Clinical information (all optional)


How to use this website

Fill in a patient's clinical information and press the button labeled "Predict ctDNA%". All fields are optional but the more you provide the more accurate the results will be. The website predicts the patient's plasma circulating tumor DNA (ctDNA) fraction, as well as the probability of the patient having a ctDNA fraction greater than 2%.

What is this website useful for?

Commercial ctDNA tests are now widely used to identify patients for biomarker-directed therapies (e.g. PARP inhibitors in BRCA2-defective cancers), but these tests are uninformative if the plasma ctDNA fraction is too low. We have developed this research tool to help users decide whether to pursue ctDNA- or tissue-based biomarker testing, by predicting a patient’s ctDNA fraction based on routinely collected clinical information.

What is circulating tumor DNA?

All humans carry short circulating DNA fragments, known as cell-free DNA (cfDNA), in their blood. These DNA fragments originate from dying cells in the body. In patients with cancer, a significant fraction of the cell-free DNA in blood can originate from tumor cells. These tumor-derived DNA fragments are known as circulating tumor DNA (ctDNA). By analyzing the circulating tumor DNA present in a patient's blood, clinicians and oncologists can characterize the DNA alterations that drive a patient's cancer.

Are the results applicable to all prostate cancer patients?

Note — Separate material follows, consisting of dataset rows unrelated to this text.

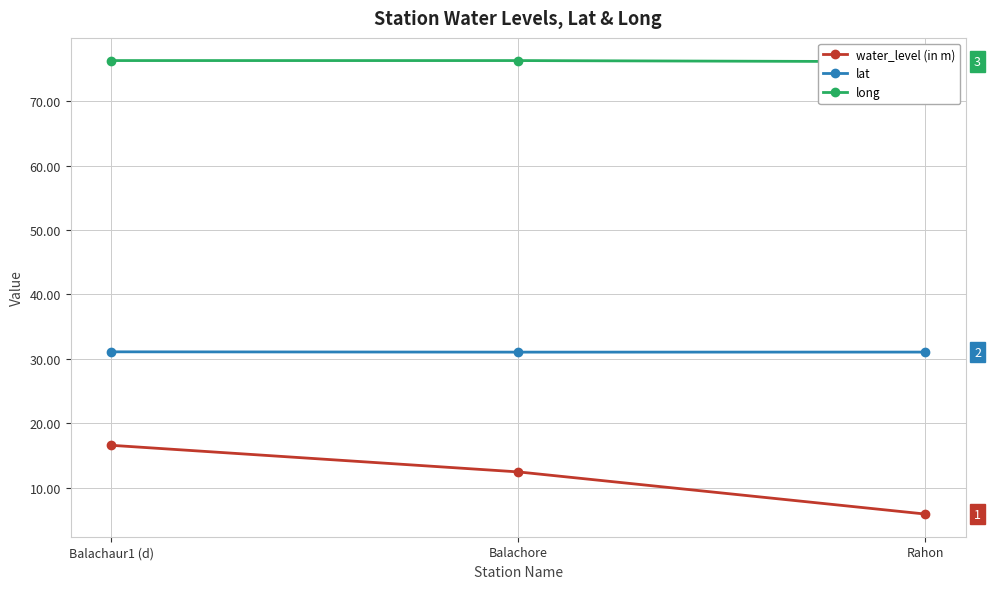

Rank the series at Balachaur1 (d) from highest to lowest value.

long, lat, water_level (in m)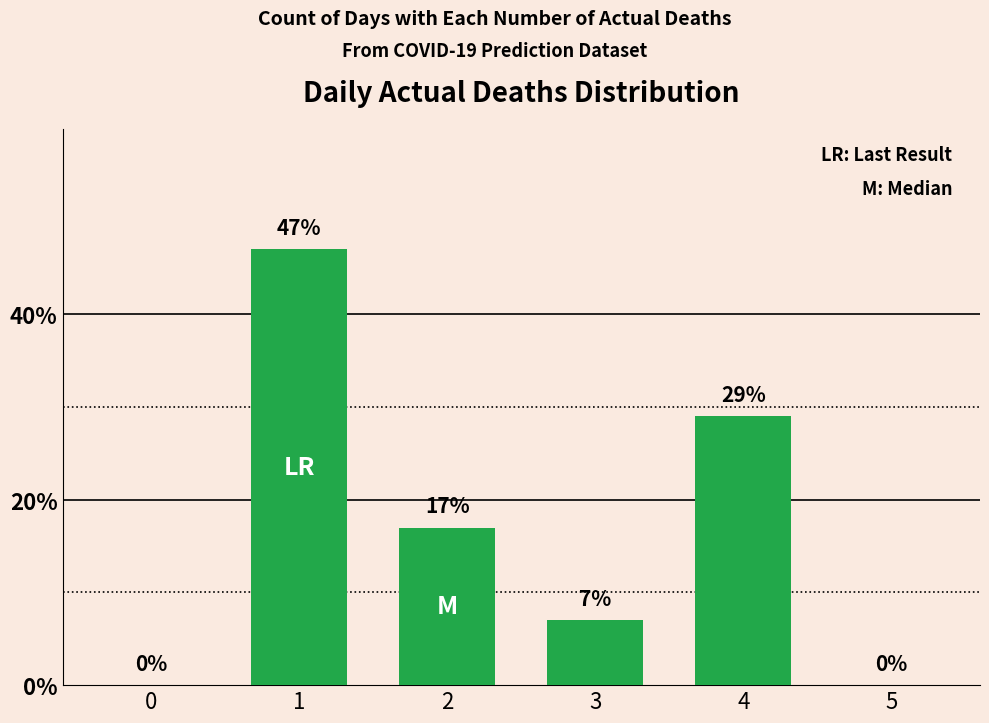

What is the change in value from 0 to 3?

+7.0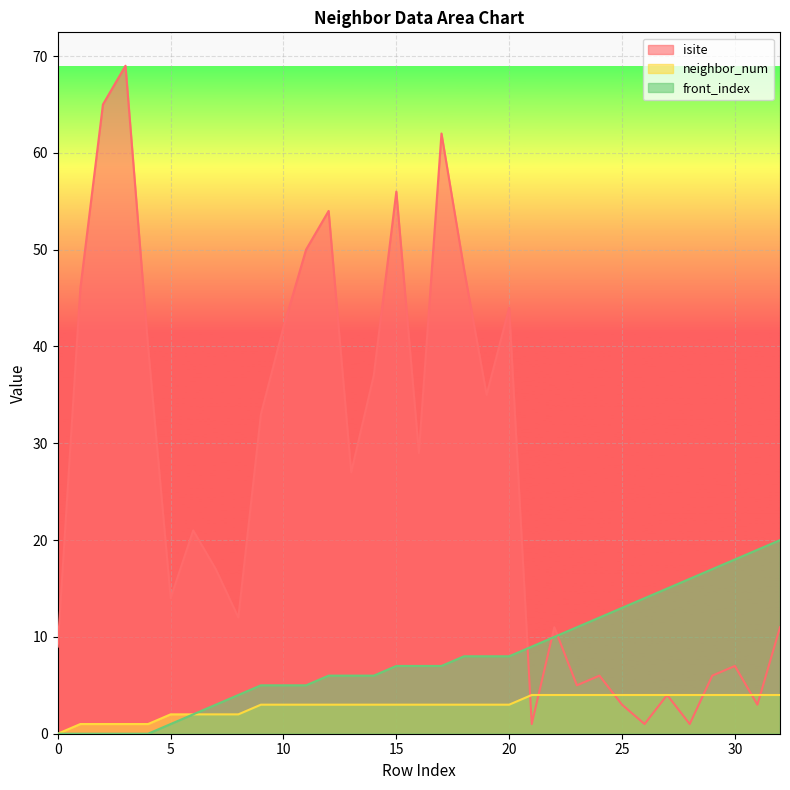

List the labels in order of neighbor_num value, smallest first.

0, 1, 2, 3, 4, 5, 6, 7, 8, 9, 10, 11, 12, 13, 14, 15, 16, 17, 18, 19, 20, 21, 22, 23, 24, 25, 26, 27, 28, 29, 30, 31, 32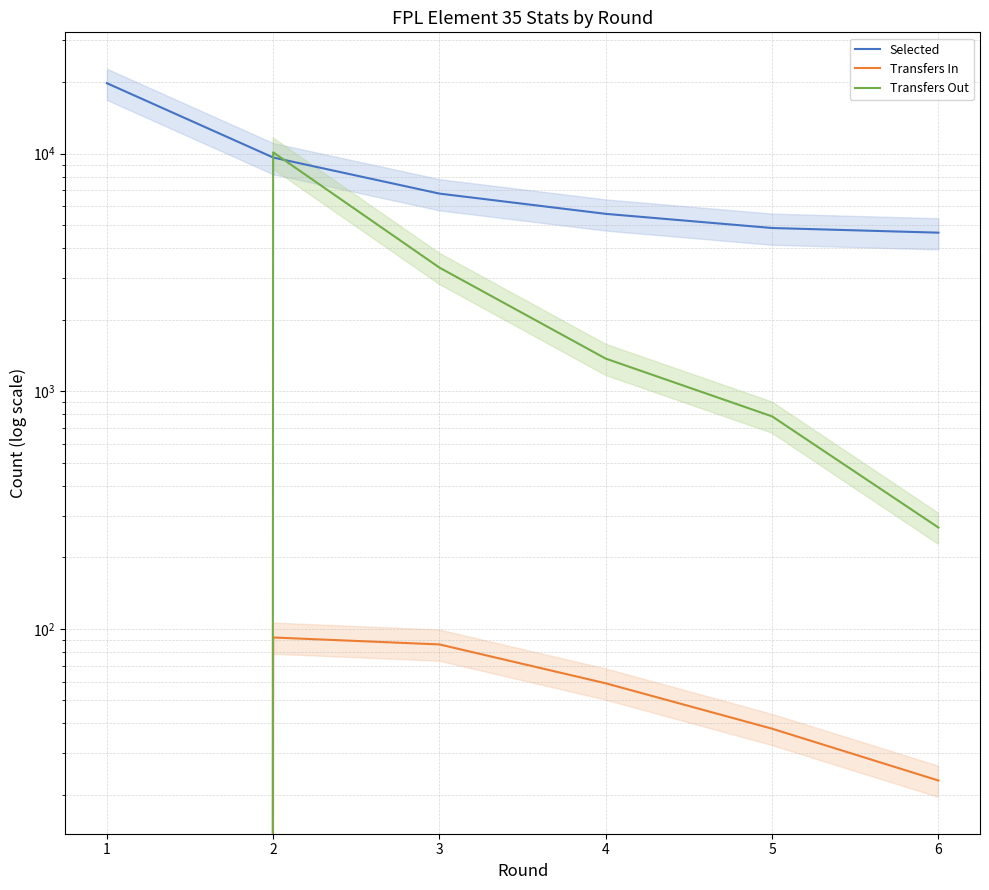

What is the value of the Selected point at the 1st from the left?

19802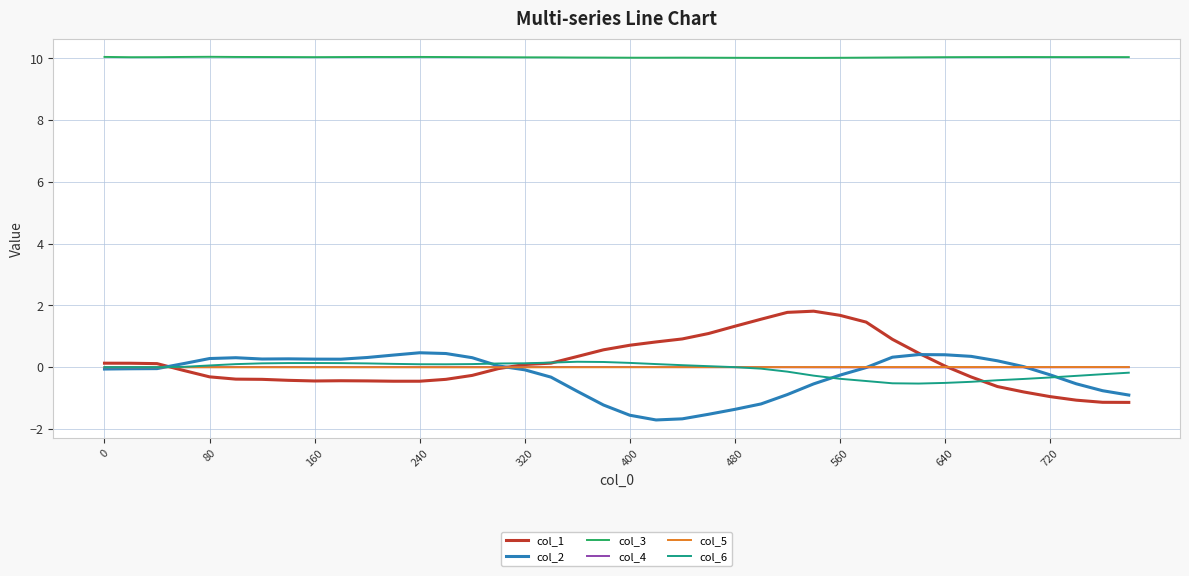

What is the maximum value for col_1?

1.8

Predicted ctDNA fractions are valid for metastatic castration-resistant prostate cancer patients with clinically progressing disease. This means patients that are not receiving systemic therapy or whose cancer is progressing despite ongoing treatment. Blood samples obtained during effective treatment typically contain significantly lower ctDNA fractions, so this tool is not appropriate for predicting ctDNA fraction in on-treatment samples.

What is ctDNA fraction?

The amount of circulating tumor DNA in a patient's bloodstream depends on the number of cancer cells in their body. It is often quantified as the percentage of circulating tumor DNA, relative to total cell-free DNA in the sample. This percentage is referred to as the circulating tumor DNA fraction (ctDNA fraction, ctDNA%). If the circulating tumor DNA fraction is very low, it may be impossible to detect cancer driving mutations in the blood sample, and a more costly tissue biopsy may be required instead.

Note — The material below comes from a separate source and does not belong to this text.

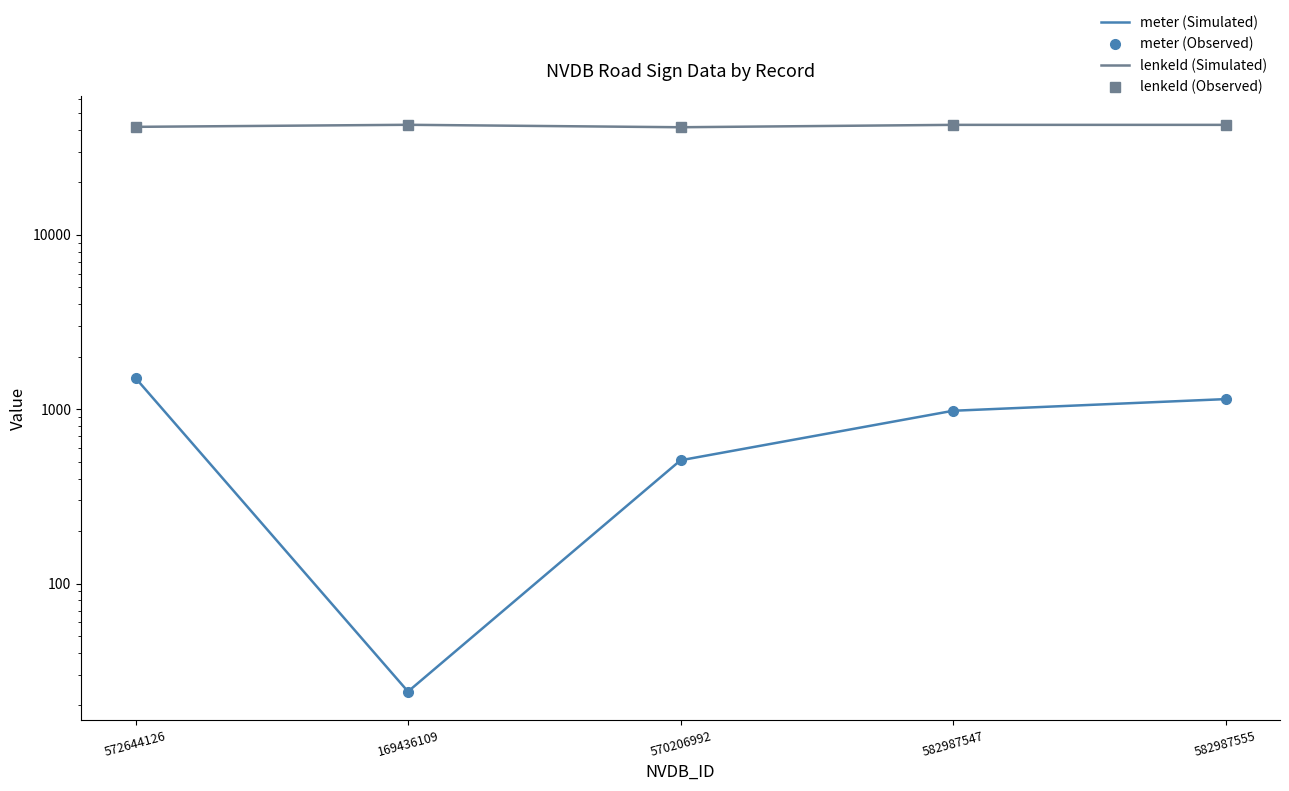

What is the minimum value shown in the chart?

24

How do you predict ctDNA fraction?

Predictions are based on a gradient boosting model trained using 738 plasma cell-free DNA samples from metastatic castration-resistant prostate cancer patients accrued to our liquid biopsy collection program in Vancouver, Canada.

Which clinical factors are the most predictive?

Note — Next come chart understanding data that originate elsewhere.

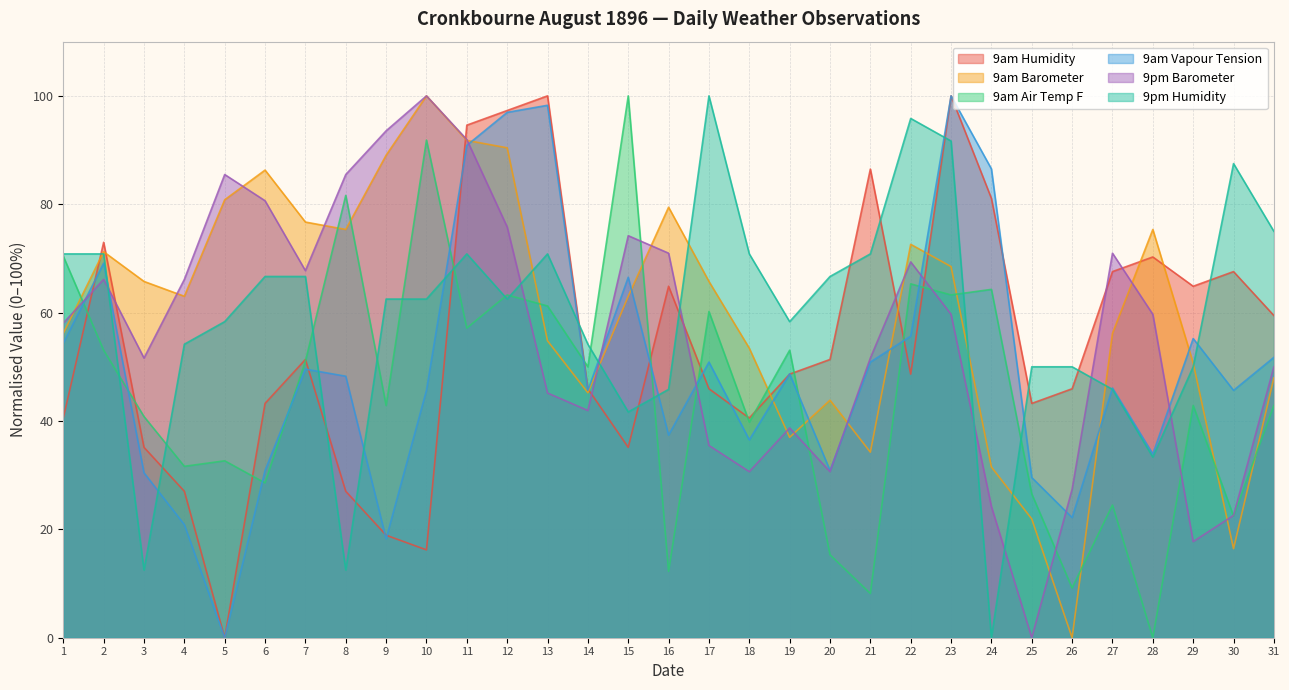

How many data points does each series have?

31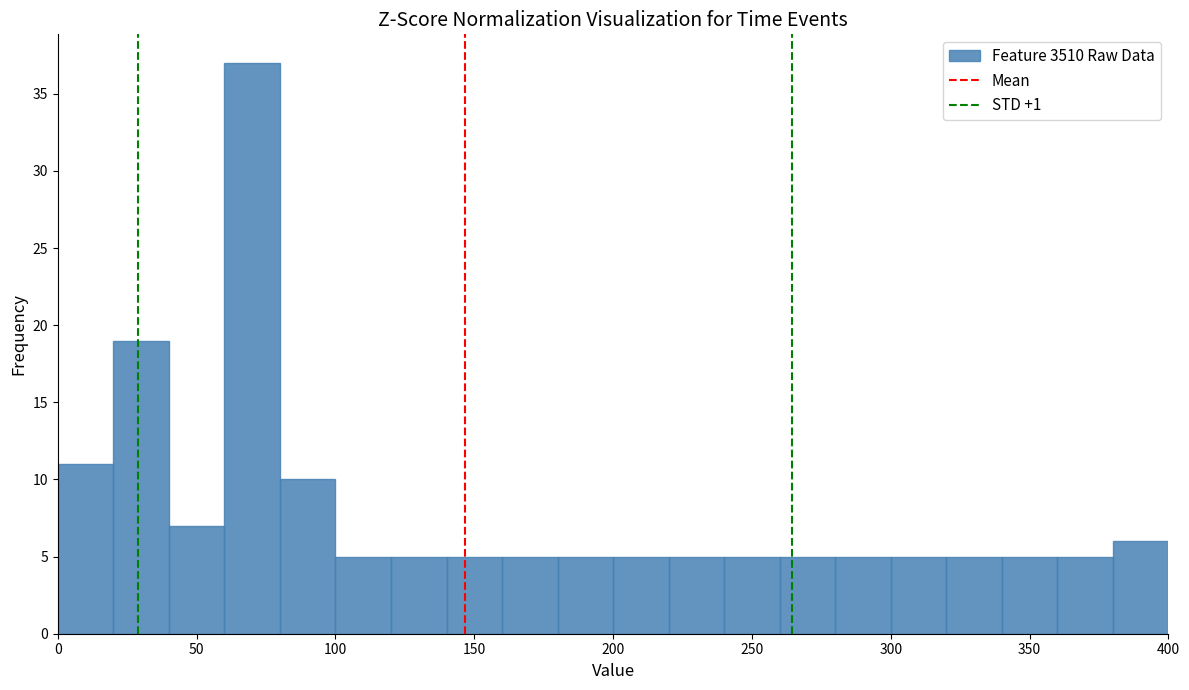

Over which range of the x-axis is the bar tallest?

60 to 80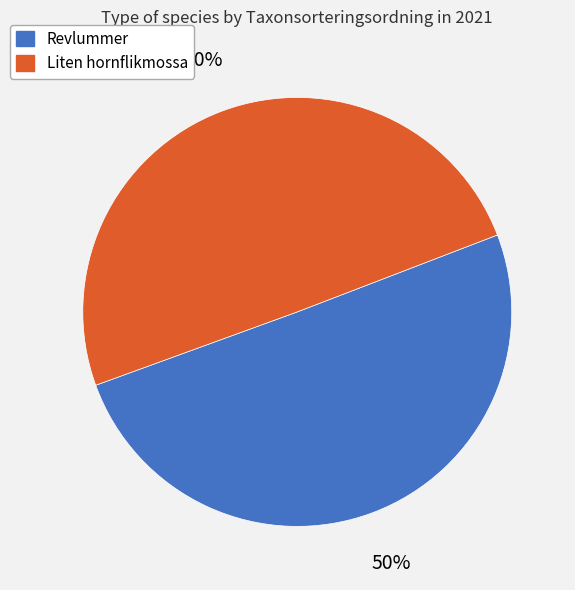

To the nearest percent, what is the average slice percentage?

50%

Plasma cell-free DNA concentration, lactate dehydrogenase, alkaline phosphatase, and PSA are most strongly correlated with ctDNA fraction. The figure below shows the effect of different clinical variables on the predicted probability of a plasma sample's ctDNA fraction being greater than 2%.

Who created this website?

This website is the product of a collaboration between the Wyatt Lab at the Vancouver Prostate Centre (Canada) and the Computational Biology Group at Tampere University (Finland). Methods development and data analysis was performed by Matti Annala, Wilson Tu, Cameron Herberts, Nicolette Fonseca, and Sinja Taavitsainen. Clinical data was collected by Daniel Khalaf, Corinne Maurice-Dror, and Edmond Kwan. A manuscript about the ctDNA fraction prediction methodology has been submitted for review.

Any inquiries about the website or data should be sent by email to Matti Annala or Alexander Wyatt.


This prediction tool (website) is intended for research use only. The website is not to be used as a substitute for medical advice, diagnosis, or treatment of any health condition or problem. The authors make no warranties, nor express or implied representations whatsoever, regarding the accuracy, completeness, timeliness, or usefulness of any information contained or referenced on this website. The authors do not assume any risk whatsoever for your use of the prediction tools or the information contained herein. Health related information changes frequently and therefore information contained in the prediction tools may be outdated, incomplete or incorrect.